───── Record extracts ─────
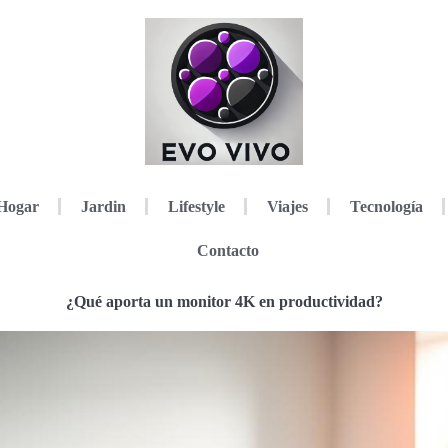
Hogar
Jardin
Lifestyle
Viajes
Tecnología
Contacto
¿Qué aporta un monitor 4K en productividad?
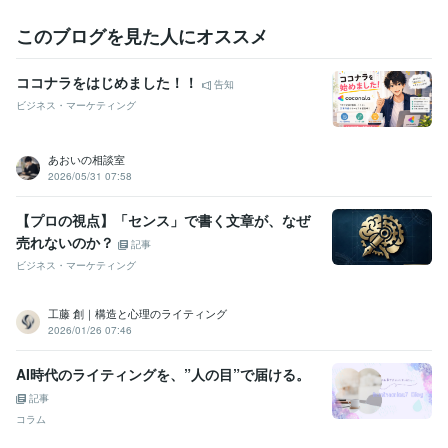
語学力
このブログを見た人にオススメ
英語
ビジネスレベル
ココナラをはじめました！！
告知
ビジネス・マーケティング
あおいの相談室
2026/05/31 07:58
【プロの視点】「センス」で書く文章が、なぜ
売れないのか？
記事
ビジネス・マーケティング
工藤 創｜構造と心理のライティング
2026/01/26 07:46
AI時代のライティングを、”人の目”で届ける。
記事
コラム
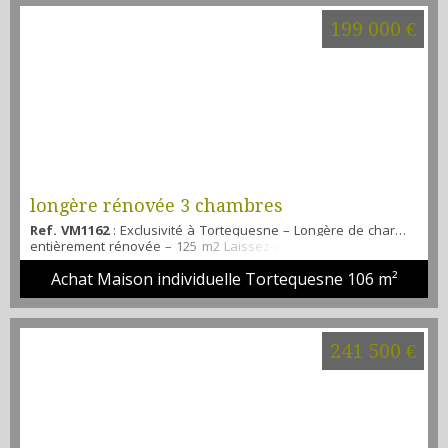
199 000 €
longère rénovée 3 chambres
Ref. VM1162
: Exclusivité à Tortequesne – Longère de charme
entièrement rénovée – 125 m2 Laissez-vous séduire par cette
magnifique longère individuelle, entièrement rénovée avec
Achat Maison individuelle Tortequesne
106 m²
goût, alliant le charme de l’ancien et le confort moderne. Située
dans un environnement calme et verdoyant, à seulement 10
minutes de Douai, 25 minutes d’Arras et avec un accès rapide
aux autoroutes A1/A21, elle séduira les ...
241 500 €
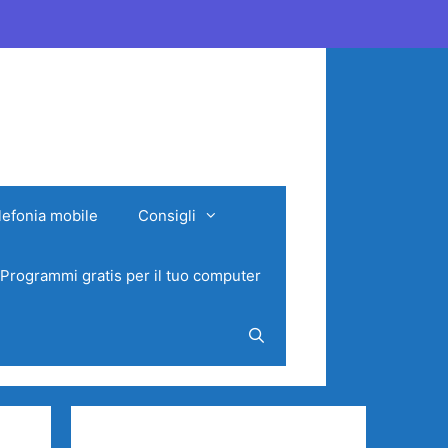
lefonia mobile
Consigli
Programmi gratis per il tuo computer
─────
───── Record extracts ─────
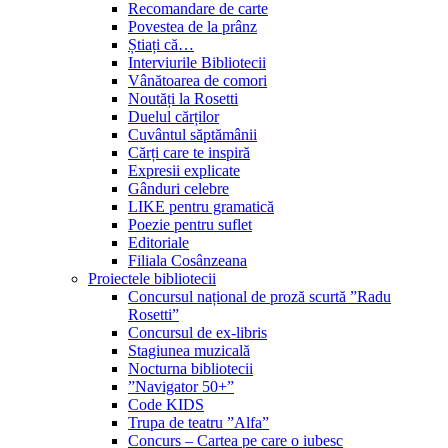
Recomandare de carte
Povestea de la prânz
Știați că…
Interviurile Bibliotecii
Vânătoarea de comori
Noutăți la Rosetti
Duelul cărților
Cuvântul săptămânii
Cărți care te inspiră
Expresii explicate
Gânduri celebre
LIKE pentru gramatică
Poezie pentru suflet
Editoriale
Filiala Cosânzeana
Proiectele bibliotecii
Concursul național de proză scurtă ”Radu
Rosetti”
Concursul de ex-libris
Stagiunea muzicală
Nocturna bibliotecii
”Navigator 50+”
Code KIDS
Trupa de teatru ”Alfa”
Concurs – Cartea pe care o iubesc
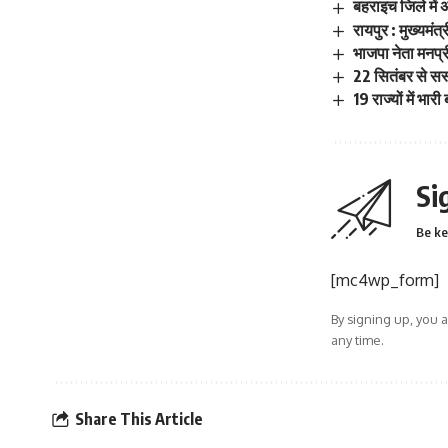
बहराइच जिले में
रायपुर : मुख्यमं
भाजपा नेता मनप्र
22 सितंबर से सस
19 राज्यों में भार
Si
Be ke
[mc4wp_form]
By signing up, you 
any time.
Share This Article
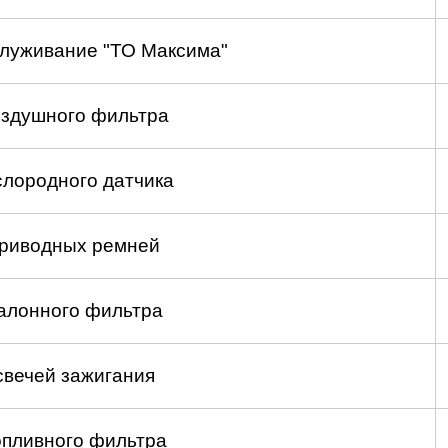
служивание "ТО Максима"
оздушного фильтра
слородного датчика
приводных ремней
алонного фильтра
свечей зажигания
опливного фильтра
─────
> **What the exercise asks**:
Find the line with "Cuvântul săptămânii" and the line with "опливного фильтра" in the records above. Copy both and all lines between them exactly, without pictures.

> **Solution**:
Cuvântul săptămânii
Cărți care te inspiră
Expresii explicate
Gânduri celebre
LIKE pentru gramatică
Poezie pentru suflet
Editoriale
Filiala Cosânzeana
Proiectele bibliotecii
Concursul național de proză scurtă ”Radu
Rosetti”
Concursul de ex-libris
Stagiunea muzicală
Nocturna bibliotecii
”Navigator 50+”
Code KIDS
Trupa de teatru ”Alfa”
Concurs – Cartea pe care o iubesc
बहराइच जिले में
रायपुर : मुख्यमं
भाजपा नेता मनप्र
22 सितंबर से सस
19 राज्यों में भार
Si
Be ke
[mc4wp_form]
By signing up, you 
any time.
Share This Article
служивание "ТО Максима"
оздушного фильтра
слородного датчика
приводных ремней
алонного фильтра
свечей зажигания
опливного фильтра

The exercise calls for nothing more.